According to Iranian state TV reports, Shane Bauer and Joshua Fattal, the U.S. hitchhikers arrested and held prisoner the last two years for accidentally crossing into Iran, have each been sentenced to eight years in prison on charges of espionage and illegal entry. They will have twenty days to appeal the sentence.
Bauer and Fattal, now twenty-eight, along with fellow Berkeley grad Sarah Shourd, were hiking in the mountains of Iraqi Kurdistan near the Iran-Iraq border in July 2009 when they unknowingly entered Iranian territory and were detained. They wound up in Tehran's Evin prison, where Shourd spent time in solitary confinement, and Bauer allegedly had his head slammed against a wall by a guard, drawing blood. Shourd (who became engaged to Bauer while in prison) was released in September 2010 after buying off her freedom for $500,000 bail. The Iranians have yet to produce any evidence of spying.
Bauer and Fattal's own lawyer, Masoud Shafice, said he hadn't even been informed of the verdict.
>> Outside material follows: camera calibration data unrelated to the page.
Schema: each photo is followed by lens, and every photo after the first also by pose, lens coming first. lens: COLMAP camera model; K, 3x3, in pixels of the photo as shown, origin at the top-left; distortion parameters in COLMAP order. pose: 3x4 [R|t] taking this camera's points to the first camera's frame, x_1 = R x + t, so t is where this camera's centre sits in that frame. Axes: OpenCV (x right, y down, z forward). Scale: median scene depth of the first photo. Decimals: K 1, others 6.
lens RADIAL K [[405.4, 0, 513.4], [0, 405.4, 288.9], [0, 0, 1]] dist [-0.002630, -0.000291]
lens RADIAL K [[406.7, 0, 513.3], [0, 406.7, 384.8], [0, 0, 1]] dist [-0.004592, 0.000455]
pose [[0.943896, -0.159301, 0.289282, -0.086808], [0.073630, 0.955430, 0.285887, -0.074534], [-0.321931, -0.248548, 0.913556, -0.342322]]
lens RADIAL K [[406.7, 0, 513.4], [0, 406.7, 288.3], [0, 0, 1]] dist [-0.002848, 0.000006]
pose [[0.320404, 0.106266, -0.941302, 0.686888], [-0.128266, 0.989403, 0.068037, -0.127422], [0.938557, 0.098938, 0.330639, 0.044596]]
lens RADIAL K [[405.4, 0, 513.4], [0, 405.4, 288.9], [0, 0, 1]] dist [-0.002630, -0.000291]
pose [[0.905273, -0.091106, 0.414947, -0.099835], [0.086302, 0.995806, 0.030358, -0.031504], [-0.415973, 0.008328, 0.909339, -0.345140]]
He said, "I don't know if this report is true or not, but this is not a light sentence."
No, it's not a light sentence for unwittingly stepping across a border while on a peaceful hike. But then again, Tehran's Revolutionary Court isn't known for its sterling record on defendants' rights. You can't help but think that Iran's Holocaust-denying president, Mahmoud Ahmadinejad, is enjoying this trumped-up poke at President Obama and the U.S. We'll see what kind of reception he gets when he attends the U.N.'s annual general assembly in New York next month.